Thanks for the detailed analysis @skyqrose! the use case I was referring to is the fact that a driver doesn't complete his scheduled run, and another driver would need to take care of it. Dispatchers may deal with unexpected situations during the day that can disrupt a trip or the driver’s day, malfunctioning vehicle, a driver getting sick during the work day, a bus breaking down in the middle of a trip, removing the workload of a driver, and such. We're not talking about multi-assignment but the ability to have modifications to the runs and blocks and some reference. It is fair to say that a duty/run can be "cut" and split between different drivers. In that case, we are creating a subset of the original duty performed by different drivers - For instance, the original duty - 123 was planned for driver A, but ended up being split between A and B. Having the cut means we may need a reference to the run_events.txt file to indicate this duty is done by different drivers

skyqrose commented 2 months ago

Ah, that makes sense, and it'd be nice to have a spec for that, but TODS so far has just been scheduled data, and I think the scope for now should just be to represent the runs as they're assigned in the schedule. In that case, then it seems like runs would never be scheduled to be split between multiple people.

Realtime changes to the schedule would then have to be in a future TODS-Realtime specification, similar to how GTFS-RT is a separate spec for realtime changes to the schedule in GTFS.

timon-k commented 2 months ago

Revising to my comment above: Perhaps we should omit service_id from the assignments.

If we would have it, it would make more sense to have it in both files (vehicles and employee assignments) to keep them consistent. If run IDs are not unique on a given date, then block IDs would perhaps also not be unique.

But it also does not make much sense to have multiple runs or blocks on the same date with the same ID. I think we can assume that real-world usage will have unique block and run IDs on every single date.

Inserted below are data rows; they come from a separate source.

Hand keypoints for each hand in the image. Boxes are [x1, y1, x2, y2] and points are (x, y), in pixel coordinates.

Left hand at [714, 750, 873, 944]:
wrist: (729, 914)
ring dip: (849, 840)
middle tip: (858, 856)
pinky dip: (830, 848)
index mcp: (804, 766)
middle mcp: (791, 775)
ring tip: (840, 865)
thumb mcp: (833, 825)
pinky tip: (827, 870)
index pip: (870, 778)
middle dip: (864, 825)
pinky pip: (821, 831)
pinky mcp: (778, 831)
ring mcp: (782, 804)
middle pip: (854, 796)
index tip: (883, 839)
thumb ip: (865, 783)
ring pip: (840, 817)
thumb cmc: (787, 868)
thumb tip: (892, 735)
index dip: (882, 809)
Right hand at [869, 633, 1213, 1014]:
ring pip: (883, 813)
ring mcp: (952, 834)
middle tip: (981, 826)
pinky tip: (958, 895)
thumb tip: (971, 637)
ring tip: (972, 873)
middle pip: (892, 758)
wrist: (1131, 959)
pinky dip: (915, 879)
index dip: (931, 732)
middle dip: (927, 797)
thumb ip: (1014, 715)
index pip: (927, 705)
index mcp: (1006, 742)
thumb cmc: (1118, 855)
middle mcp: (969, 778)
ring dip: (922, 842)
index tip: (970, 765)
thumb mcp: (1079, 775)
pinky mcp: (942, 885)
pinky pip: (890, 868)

skyqrose commented 2 months ago

Two reasons to include service_id, given that runs are not unique on different services, even if they're unique within all services on the same date:

  1. It makes it easier to look up the run in run_events.txt. If the service isn't listed here, you have to look up in the calendar which services are active, and then find an entry in run_events.txt that matches the run_id and also happens on any one of those services.
  2. It could help prevent errors from mixing up runs on different days with the same id. I've had bugs in the past due to calendar exceptions not being applied correctly (holidays, track work, storm schedules), which led to looking at the wrong schedule (Weekday run 100 instead of Holiday run 100), and nonsense data. Always referring to a run as it's full (service_id, run_id) pair prevents those bugs.

And I think all this applies to blocks and vehicle_assignments as well.

timon-k commented 2 months ago

Makes sense, but then let's include the service_id in both assignment files?